不过许护倒是给了台阶:“无妨,我躲着点想必也出不了什么岔子。就按孟先生说的办吧。”
“那好吧,行动时间定在明日丑时,各位先去休息一下吧。到时候请各位务必小心,我可不想再少兄弟了。”公孙助叹了口气,但随即又拉住了往外走的孟诚:“哦,孟兄弟留一下。还有件事得拜托你去调查一下。另外我还有个点子,或许明天能凭此扭转战局。”
入夜。
这里是哪儿?
睡着的许护睁开眼,却发现自己身处于一个陌生的地方。下意识后退,脚下兀的一空,整个人直接翻了下去。
但下一秒,自己又站在了刚才站着的地方。
这咋还有掉落保护的?
环顾四周,许护的注意力立刻就被一座园林吸引了。毕竟,这山头也没别的东西了。
而园林的牌匾简洁明了的解释了一切——沙丘苑台。
突然一只大手拍向他的肩头。随后一股暖流自那手心传出,迅速流向全身。这感觉说不出的舒适,很是受用。

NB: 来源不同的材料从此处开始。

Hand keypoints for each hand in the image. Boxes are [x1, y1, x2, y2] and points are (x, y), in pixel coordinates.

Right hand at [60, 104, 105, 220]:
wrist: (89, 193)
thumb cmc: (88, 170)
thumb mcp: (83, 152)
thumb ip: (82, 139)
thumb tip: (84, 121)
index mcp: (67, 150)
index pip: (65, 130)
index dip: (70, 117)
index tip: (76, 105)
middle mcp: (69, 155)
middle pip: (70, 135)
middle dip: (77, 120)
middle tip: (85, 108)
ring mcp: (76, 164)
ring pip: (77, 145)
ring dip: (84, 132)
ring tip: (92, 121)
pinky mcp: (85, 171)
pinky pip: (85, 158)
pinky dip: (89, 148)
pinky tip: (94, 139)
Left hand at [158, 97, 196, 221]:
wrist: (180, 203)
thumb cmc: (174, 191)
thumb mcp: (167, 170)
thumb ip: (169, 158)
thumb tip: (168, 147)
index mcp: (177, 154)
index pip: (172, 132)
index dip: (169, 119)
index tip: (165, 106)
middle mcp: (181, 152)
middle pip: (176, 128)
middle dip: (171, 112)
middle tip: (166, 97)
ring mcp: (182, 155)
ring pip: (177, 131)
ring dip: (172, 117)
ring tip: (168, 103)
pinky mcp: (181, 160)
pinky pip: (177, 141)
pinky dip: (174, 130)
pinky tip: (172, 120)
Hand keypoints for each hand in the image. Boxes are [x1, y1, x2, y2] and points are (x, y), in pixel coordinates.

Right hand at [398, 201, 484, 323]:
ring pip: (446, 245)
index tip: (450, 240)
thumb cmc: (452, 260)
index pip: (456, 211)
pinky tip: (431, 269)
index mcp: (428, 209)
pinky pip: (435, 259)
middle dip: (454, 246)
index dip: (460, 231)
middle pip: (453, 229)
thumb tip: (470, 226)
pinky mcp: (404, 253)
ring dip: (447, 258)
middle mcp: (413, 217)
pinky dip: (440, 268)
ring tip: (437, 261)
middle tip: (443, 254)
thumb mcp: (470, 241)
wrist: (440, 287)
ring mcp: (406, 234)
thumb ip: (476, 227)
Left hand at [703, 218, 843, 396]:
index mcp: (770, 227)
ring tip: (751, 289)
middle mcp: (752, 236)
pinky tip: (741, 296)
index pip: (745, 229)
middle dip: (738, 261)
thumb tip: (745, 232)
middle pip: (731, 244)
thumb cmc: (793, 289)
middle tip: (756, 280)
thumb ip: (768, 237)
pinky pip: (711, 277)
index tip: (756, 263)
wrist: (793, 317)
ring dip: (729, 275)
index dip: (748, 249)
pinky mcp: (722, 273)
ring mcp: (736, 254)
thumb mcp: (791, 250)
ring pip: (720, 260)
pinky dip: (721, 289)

许护回头望去,一个身披锦钟的奇怪男子站在他身后。本来许护矮对方一头,兜帽按理来说挡不住什么。但自己愣是看不见他的脸。再看那手,通体赤红,竟是由真气凭空凝结而成。
“跟我来,我传你焚心握。”那怪人也不含糊,兀自向不远处一片翠绿的竹亭走去。许护见状也是跟去,看来这就是那个什么系统所说的教头。

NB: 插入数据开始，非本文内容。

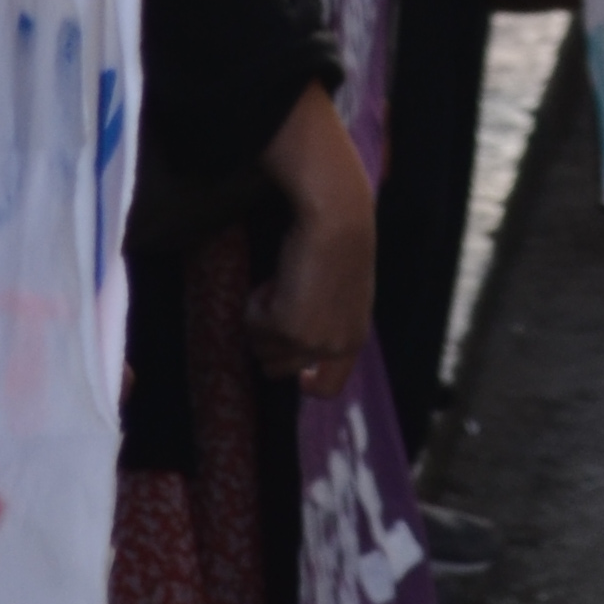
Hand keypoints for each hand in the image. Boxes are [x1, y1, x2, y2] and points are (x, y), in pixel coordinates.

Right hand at [246, 86, 374, 396]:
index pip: (330, 387)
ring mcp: (309, 342)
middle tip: (280, 299)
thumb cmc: (339, 241)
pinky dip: (255, 300)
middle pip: (280, 369)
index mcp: (353, 339)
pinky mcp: (285, 327)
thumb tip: (298, 346)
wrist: (336, 216)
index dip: (309, 385)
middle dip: (271, 338)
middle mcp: (332, 348)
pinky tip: (276, 276)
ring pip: (261, 347)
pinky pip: (250, 323)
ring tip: (282, 281)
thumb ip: (329, 321)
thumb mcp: (343, 293)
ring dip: (262, 316)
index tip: (298, 379)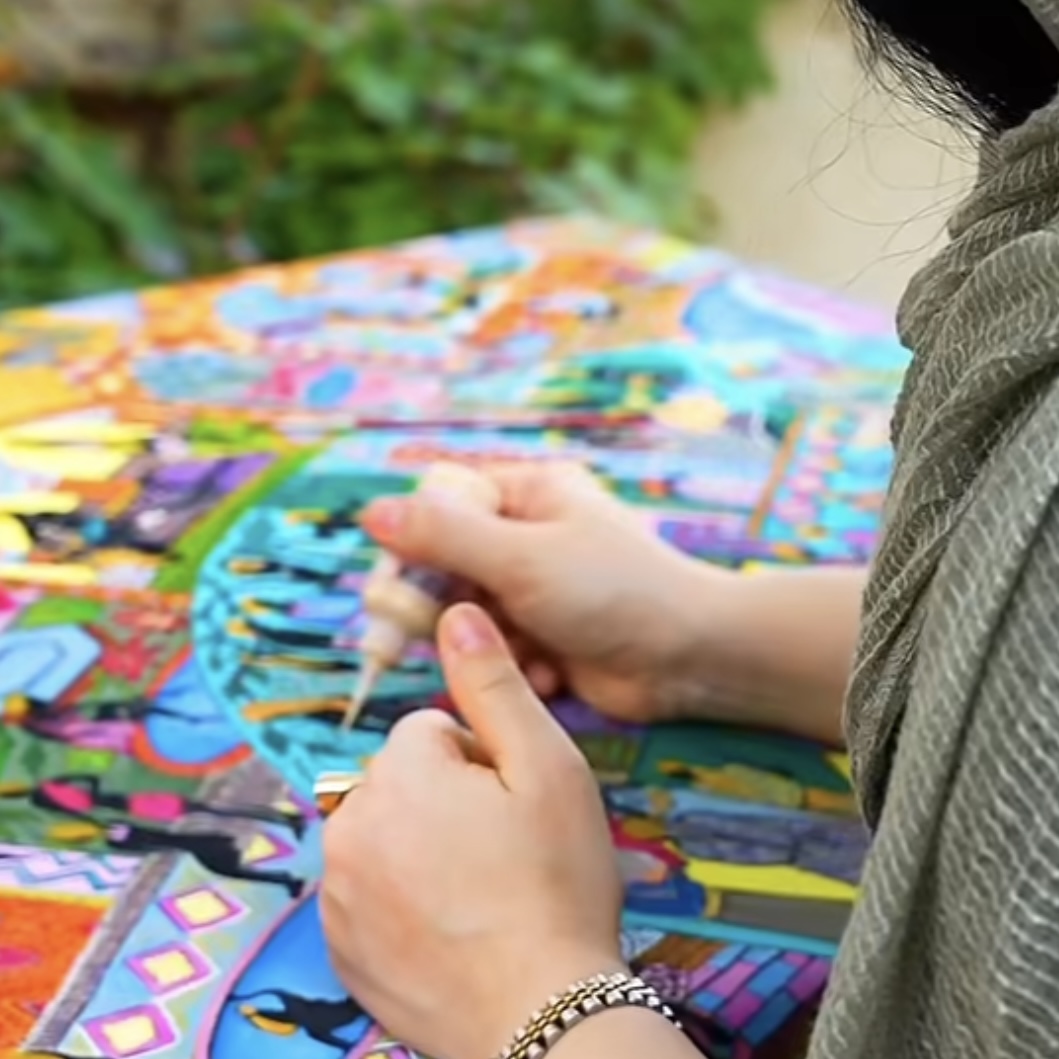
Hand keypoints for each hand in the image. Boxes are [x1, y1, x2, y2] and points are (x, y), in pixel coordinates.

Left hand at [320, 604, 624, 1058]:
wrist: (543, 1019)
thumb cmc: (556, 884)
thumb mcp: (546, 766)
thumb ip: (492, 682)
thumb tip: (456, 611)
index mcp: (398, 773)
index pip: (431, 730)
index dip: (483, 762)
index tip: (513, 807)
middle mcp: (349, 825)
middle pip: (402, 779)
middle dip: (445, 798)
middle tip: (501, 850)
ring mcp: (337, 892)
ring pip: (384, 831)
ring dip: (420, 846)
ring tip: (479, 892)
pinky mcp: (339, 947)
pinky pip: (367, 890)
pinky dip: (399, 898)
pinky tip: (449, 928)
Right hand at [360, 463, 724, 722]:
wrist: (692, 658)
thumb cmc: (611, 589)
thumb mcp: (520, 556)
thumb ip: (443, 535)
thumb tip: (371, 512)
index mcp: (525, 494)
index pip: (439, 507)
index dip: (408, 547)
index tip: (389, 589)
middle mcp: (526, 536)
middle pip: (445, 565)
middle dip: (438, 606)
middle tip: (423, 636)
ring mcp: (535, 589)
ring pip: (468, 615)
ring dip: (486, 641)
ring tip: (520, 653)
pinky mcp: (546, 637)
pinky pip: (501, 649)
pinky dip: (516, 665)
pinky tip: (550, 674)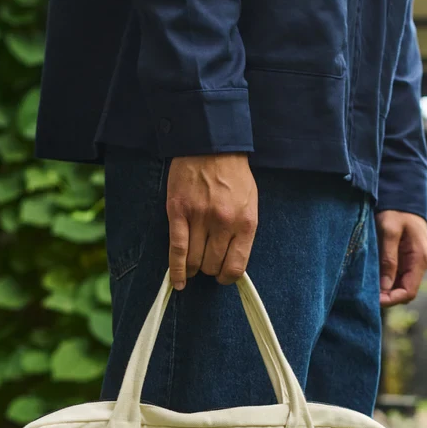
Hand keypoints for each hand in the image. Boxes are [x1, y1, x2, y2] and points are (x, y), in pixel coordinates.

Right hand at [166, 154, 257, 288]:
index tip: (222, 277)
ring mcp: (200, 218)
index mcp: (245, 222)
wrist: (211, 145)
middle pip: (213, 265)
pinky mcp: (178, 213)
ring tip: (192, 266)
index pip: (236, 266)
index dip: (228, 277)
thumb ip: (243, 232)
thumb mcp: (250, 203)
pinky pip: (176, 250)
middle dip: (209, 269)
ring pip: (194, 261)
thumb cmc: (233, 175)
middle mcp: (224, 223)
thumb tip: (232, 261)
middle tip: (206, 263)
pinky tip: (178, 281)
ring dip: (193, 268)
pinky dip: (176, 270)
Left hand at [375, 210, 426, 306]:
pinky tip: (371, 278)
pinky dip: (385, 280)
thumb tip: (385, 287)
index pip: (409, 291)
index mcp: (419, 259)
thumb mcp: (389, 232)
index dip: (391, 299)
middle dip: (387, 296)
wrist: (402, 197)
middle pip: (404, 292)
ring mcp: (413, 262)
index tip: (372, 299)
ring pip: (399, 285)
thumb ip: (388, 259)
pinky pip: (396, 276)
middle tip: (366, 294)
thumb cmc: (396, 211)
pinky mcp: (405, 259)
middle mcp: (419, 264)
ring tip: (366, 287)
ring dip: (385, 289)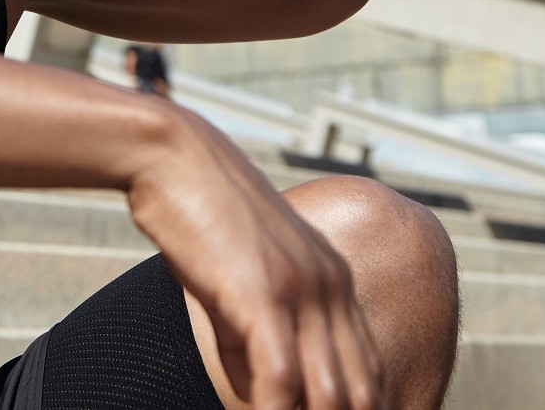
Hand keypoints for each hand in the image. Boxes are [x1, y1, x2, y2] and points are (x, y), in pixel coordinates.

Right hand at [126, 103, 384, 408]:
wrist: (174, 157)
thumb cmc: (198, 217)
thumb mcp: (241, 279)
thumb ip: (257, 335)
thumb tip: (263, 394)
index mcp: (333, 280)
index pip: (370, 370)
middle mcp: (331, 286)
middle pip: (364, 390)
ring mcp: (303, 288)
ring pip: (333, 395)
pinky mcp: (264, 292)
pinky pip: (283, 379)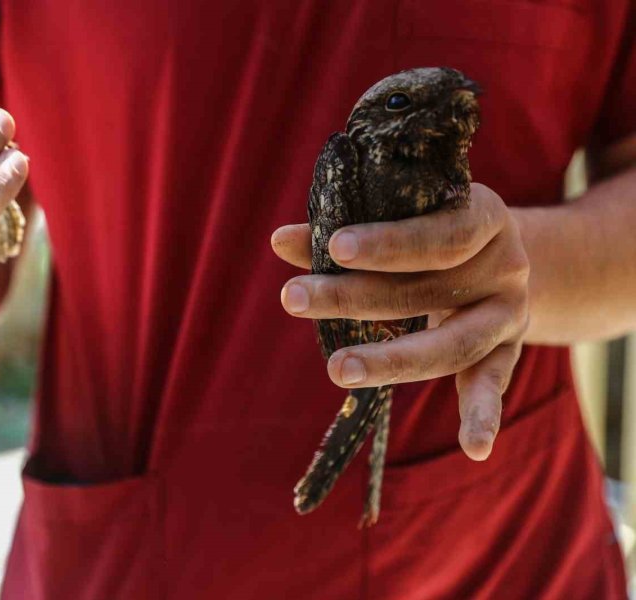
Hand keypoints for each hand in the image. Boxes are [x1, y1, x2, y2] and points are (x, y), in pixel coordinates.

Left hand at [271, 183, 529, 460]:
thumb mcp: (403, 218)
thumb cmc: (432, 227)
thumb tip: (281, 241)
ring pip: (452, 345)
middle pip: (429, 291)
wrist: (499, 251)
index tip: (333, 247)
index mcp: (483, 216)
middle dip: (355, 297)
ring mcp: (508, 313)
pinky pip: (493, 385)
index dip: (388, 243)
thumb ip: (347, 231)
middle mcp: (504, 266)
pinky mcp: (506, 351)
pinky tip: (474, 450)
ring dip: (390, 360)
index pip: (438, 233)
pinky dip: (484, 416)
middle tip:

教头来到竹林,随即打落挂在竹子上的假人。紧接着一个抬手,那假人像是脖子被抓住一般被隔空提起。手指微缩,假人周身冒出火光,并迅速包裹全身。
“你来试试。”
教头满意的回头,却看到许护惊恐的面容。没有双臂的躯干,跳脱的火焰,勾起了许护十年前最深的伤痛。
“丐姐,不,师傅...”
“怎么了?你不是一直想学法术嘛?怎么真到了这一刻又缩回去了?”
面对教头的质疑,许护定了定神,强迫自己举起双手照做。抓握没问题,试了两次就能抓稳假人了。

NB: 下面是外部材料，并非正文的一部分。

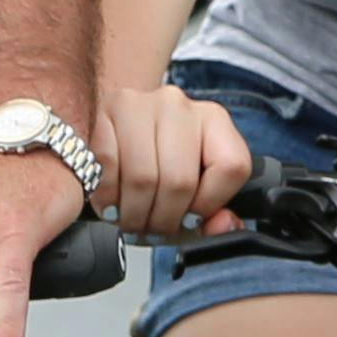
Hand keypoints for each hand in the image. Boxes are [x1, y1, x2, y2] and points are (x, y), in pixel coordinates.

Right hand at [105, 82, 253, 241]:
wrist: (113, 120)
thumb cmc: (155, 158)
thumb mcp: (192, 183)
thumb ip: (214, 213)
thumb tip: (224, 226)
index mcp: (213, 120)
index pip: (231, 167)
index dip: (209, 205)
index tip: (190, 220)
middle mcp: (178, 107)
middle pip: (180, 181)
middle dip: (163, 220)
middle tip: (153, 231)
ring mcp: (140, 106)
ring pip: (142, 179)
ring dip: (134, 215)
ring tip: (132, 221)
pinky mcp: (105, 112)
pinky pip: (108, 169)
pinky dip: (108, 198)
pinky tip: (111, 204)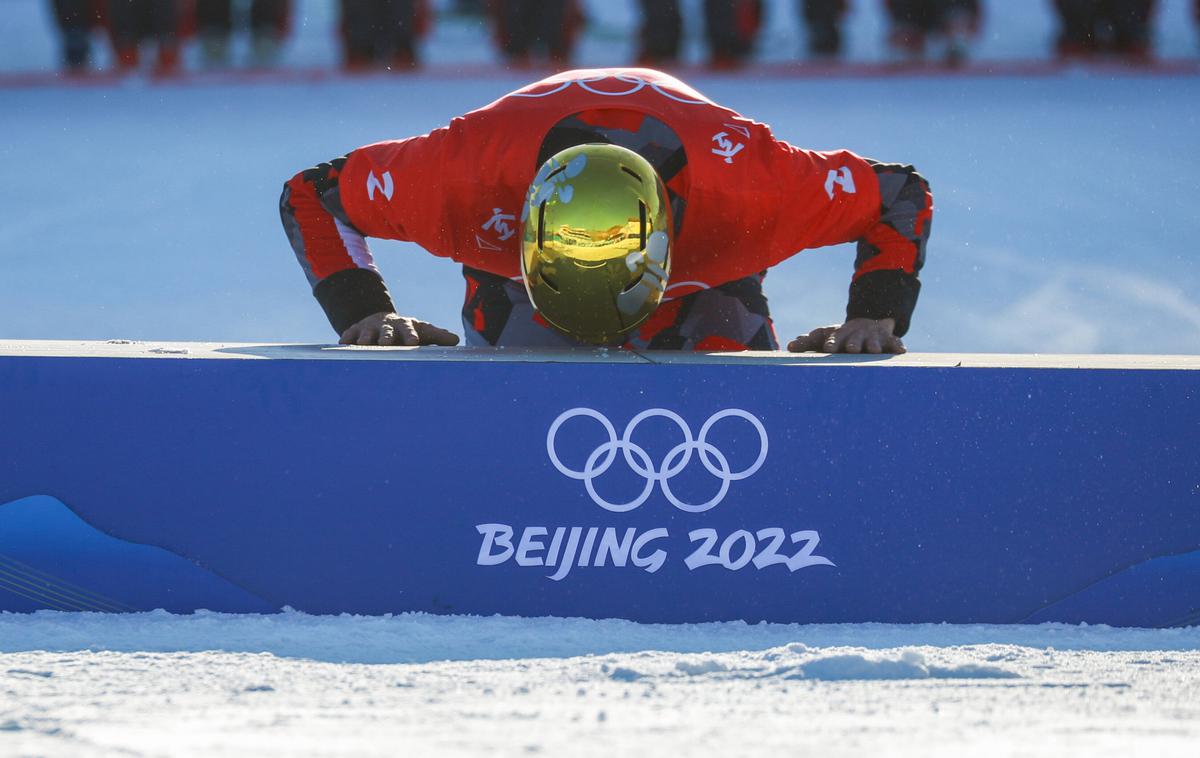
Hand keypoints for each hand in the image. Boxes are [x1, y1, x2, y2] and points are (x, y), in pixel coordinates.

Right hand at [339, 312, 459, 346]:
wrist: (382, 320)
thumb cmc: (407, 331)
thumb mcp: (423, 330)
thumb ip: (438, 336)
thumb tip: (456, 340)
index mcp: (405, 326)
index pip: (409, 330)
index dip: (411, 335)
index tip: (413, 342)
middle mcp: (387, 326)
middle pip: (386, 332)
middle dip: (386, 337)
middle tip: (385, 344)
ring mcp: (369, 329)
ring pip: (366, 334)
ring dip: (364, 340)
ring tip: (362, 346)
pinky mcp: (354, 331)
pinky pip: (348, 335)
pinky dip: (345, 340)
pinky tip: (342, 345)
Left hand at [787, 318, 905, 353]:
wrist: (866, 323)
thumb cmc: (840, 337)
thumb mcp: (823, 337)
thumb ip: (807, 343)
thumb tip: (789, 346)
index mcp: (840, 336)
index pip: (834, 339)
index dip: (832, 342)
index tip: (829, 348)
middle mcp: (856, 336)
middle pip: (855, 340)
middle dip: (853, 343)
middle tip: (852, 349)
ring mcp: (873, 338)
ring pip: (874, 342)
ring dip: (874, 346)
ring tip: (874, 351)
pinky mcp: (889, 340)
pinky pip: (895, 343)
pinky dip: (897, 346)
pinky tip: (900, 352)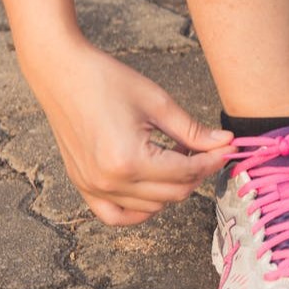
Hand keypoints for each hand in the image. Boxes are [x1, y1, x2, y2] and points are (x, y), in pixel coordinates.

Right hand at [22, 37, 233, 225]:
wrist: (61, 73)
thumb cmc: (106, 80)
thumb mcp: (158, 103)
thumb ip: (193, 131)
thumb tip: (225, 143)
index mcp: (129, 160)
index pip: (186, 173)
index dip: (212, 161)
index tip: (227, 149)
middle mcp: (109, 181)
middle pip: (173, 194)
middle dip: (197, 173)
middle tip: (205, 149)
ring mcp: (93, 187)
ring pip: (152, 206)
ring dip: (172, 187)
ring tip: (174, 156)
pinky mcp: (83, 186)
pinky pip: (116, 215)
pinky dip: (140, 209)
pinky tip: (153, 187)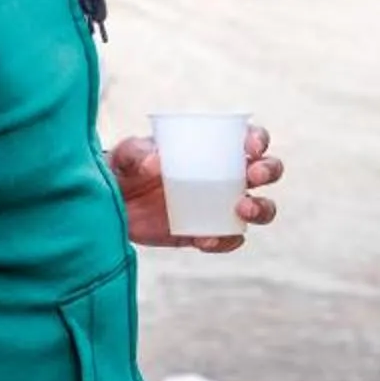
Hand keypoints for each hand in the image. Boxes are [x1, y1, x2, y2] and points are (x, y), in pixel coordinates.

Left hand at [111, 124, 282, 252]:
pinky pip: (229, 239)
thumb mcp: (124, 154)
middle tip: (252, 177)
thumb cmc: (123, 170)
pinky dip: (224, 240)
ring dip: (260, 209)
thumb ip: (136, 152)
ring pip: (260, 208)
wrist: (111, 207)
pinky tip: (205, 239)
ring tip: (241, 209)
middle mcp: (225, 176)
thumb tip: (155, 162)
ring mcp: (219, 207)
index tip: (250, 147)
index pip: (250, 139)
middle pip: (267, 171)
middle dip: (268, 171)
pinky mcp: (207, 233)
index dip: (259, 140)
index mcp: (213, 148)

但到了释放火焰进行斩杀的时候,许护仍然满眼都是当年的无助。
丐姐,其实严格意义上来说并不能算他的师傅。因为许护没有拜师,丐姐也没来得及做什么指导。她仅仅只是在许护受难之际帮了许护一把。随后得知许护根本无法修炼后,教了他一些生存小妙招。
但是她完全没有想过一个问题,敢在白帝城惹许护的,能是普通人吗?
结果就是,许护甚至都没来得及知道她的真名!甚至由于没有证据,哪怕自己贵为三皇子,在丞相府门前跪了一晚上都奈何不得黎辰。
“不行,我做不到!”
许护还是崩溃了。这十年里他从来都不敢直视明火,今天坚持那么久已经是极限了。
那教头皱了皱外人看来不存在的眉头:“不要紧,慢慢来。焚心握分为焚和握两段,你先好好练前半段控制也可以。”
这日夜晚,说是休息,但实际上除了公孙助歇了会儿,其他人都在忙自己的事。孟诚外出调查,陈勋在门外放哨将功补过。而白翎,下午得了那么多上乘功法,现在练的正起劲呢。